AIRPLANE CRASHES have tragically ended the musical careers of Lynyrd Skynyrd, Jim Croce and Buddy Holly, but it was a hand-gun that almost finished off Chicago. Earlier this year guitarist Terry Kath, one of the most creative members of the group, was playing with a gun that not-so-playfully went off and killed him. Beset at the time by various artistic and contractual problems, the members of Chicago considered bagging the whole thing and ending their joint musical career.
Friends, acquaintances, music industry officials and fans convinced them to go on, so Chicago searched for a new guitarist and settled on 26-year-old Frampton look-alike Donnie Dacus. With a new producer and a revamped style, Chicago came up with Hot Streets, an album destined to take its place as one of the better Chicago albums in a twelve-record pantheon of truly amazing consistency. Every Chicago album has gone platinum and deservedly so--the group is seriously committed to producing high-quality, enervating, harmonious jazz-rock (heavy on the rock); and Hot Streets is a fine album in that tradition.

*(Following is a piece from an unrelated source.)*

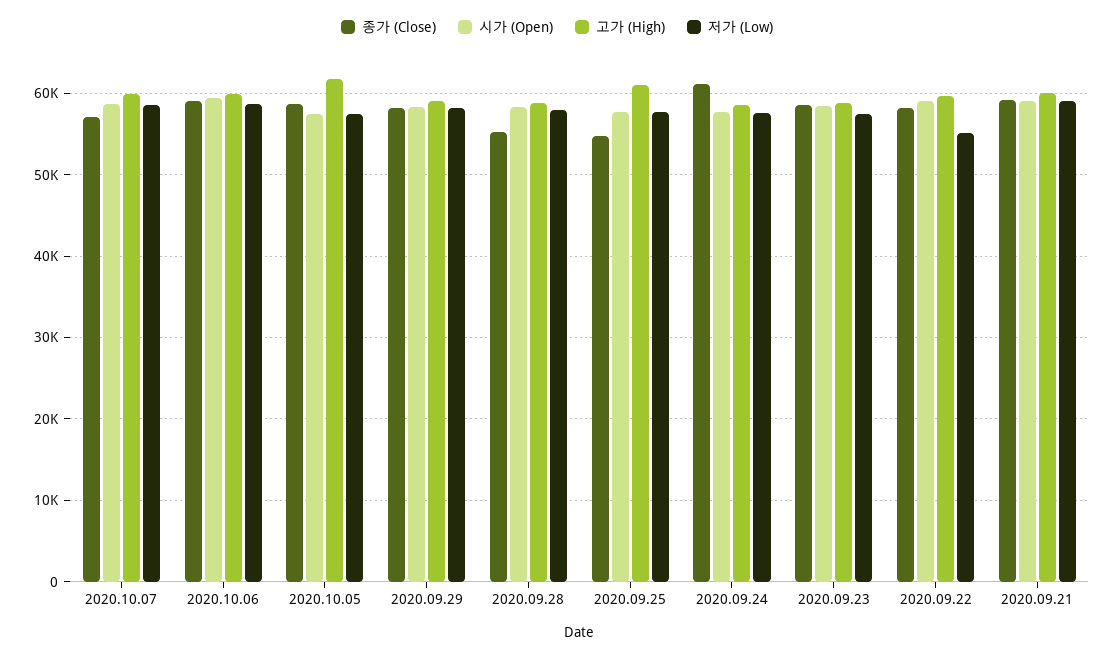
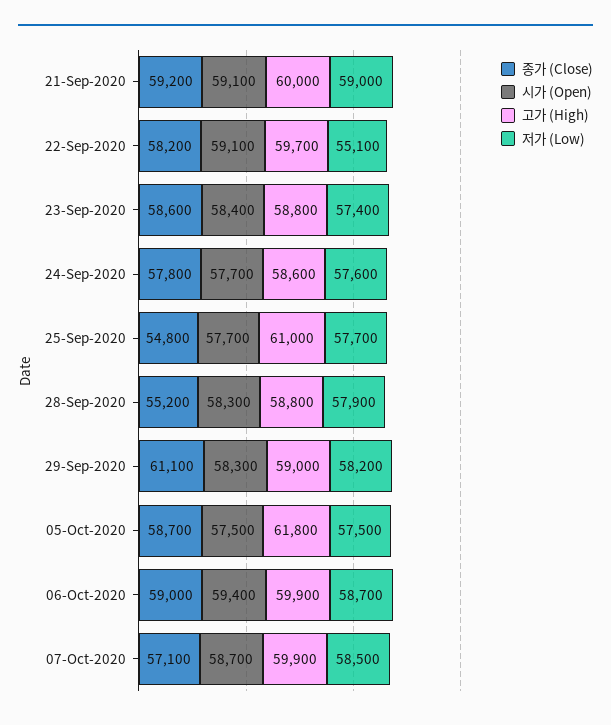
종가 (Close), 2020.09.29: 58000 -> 61100
종가 (Close), 2020.09.24: 61000 -> 57800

Chicago is blessed with so much creative ability that virtually every band member has composed a song or two on Hot Streets, which is reflected in the album's diversity of form and sound. The first cut, called "Alive Again" as a defiant challenge to the fates that almost broke-up the group, begins with a single guitar line, which is soon joined by another, and then a couple of horns sneak in, until, having followed the first guitar along, you find yourself enveloped in the upbeat, thematic richness of the chorus of voices and instruments.
But before you can dwell on the strength of the first rocker, Chicago comes back with a soft, mellow love song, done with great control and feeling by bassist Peter ("et") Cetera. It may not be their most effective attempt, but sandwiched between two hot, hard-driving numbers it does very well for itself. While Cetera and Dacus, along with pianist Bobby Lamm, do all the vocals, the highlighted instrument in each number varies, with flutes, trombones, guitars, pianos, and even synthesizers snaking their way through the medley of sound. Chicago pieces are rarely dominated by a single performer. However, in their interweaving of sounds and the multi-rhythmic arrangements they are more closely related to classical suites than to many modern rock compositions, with their drum-thumping and guitar twanging.

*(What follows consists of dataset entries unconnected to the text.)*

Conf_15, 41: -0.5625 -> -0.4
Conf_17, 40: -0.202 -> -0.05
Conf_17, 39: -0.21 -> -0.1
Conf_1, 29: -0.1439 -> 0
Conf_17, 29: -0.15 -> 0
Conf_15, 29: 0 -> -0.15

One problem with Hot Streets is its narrow focus on love and the loss of love as song subjects. Only the fact that Chicago can do a love song in a great variety of styles and patterns--from slow and moody, to light and airy, to classic bop-bop-bop hard rocking--saves the album from an over-specialization of theme. Still, one wishes they would throw in a few of the political songs they once did, before the '70s musical paradigms ruled out everything but immediate gratification as valid musical topics.

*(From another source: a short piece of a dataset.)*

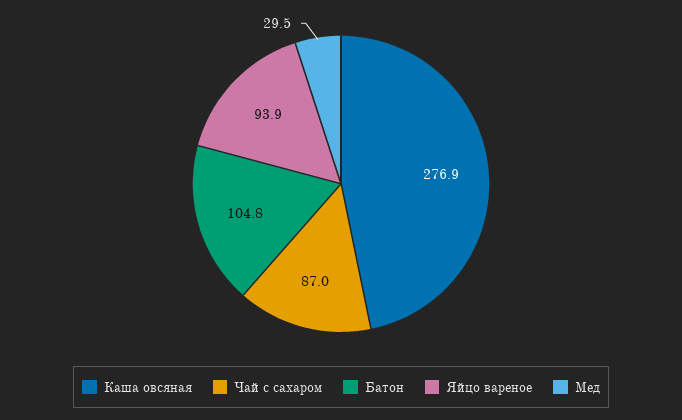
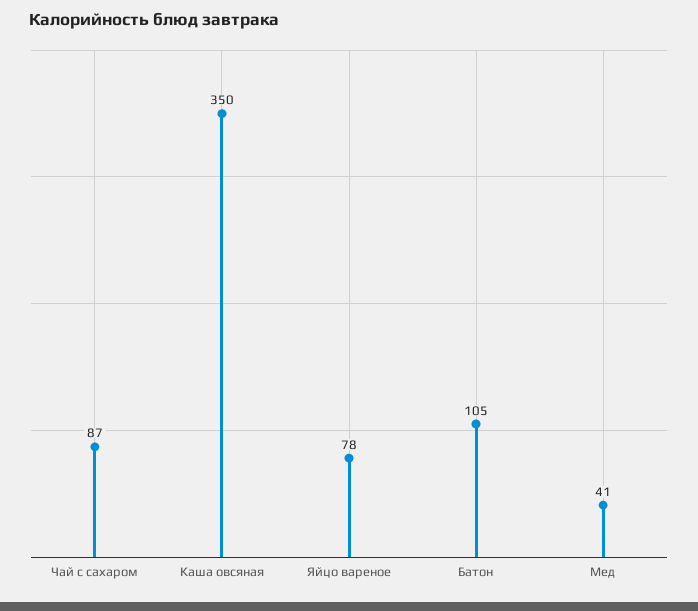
Каша овсяная: 276.9 -> 350
Яйцо вареное: 93.9 -> 78
Мед: 29.5 -> 41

Perhaps the best love song is "No Tell Lover," which treads a fine line between being too up to be true and being too down to keep from falling into a sentimental stupor:
Everyone keeps telling me this affair's not meant to be
Even though I need you night and day
Walk away if you see me coming, even if it's you I'm loving
Every minute is an hour every day's a lonely lifetime
You're my no tell lover
Hot Streets represents a slightly new direction for Chicago. They de-emphasize the familiar script Chicago emblem on the cover, put their pictures up front for the first time, and try a different musical tack. They even use the Bee Gees for background vocals on one song. But the similarities are more important than the changes. Hot Streets is another high-class Chicago album, another platinum-to-be. Chicago is "Alive Again."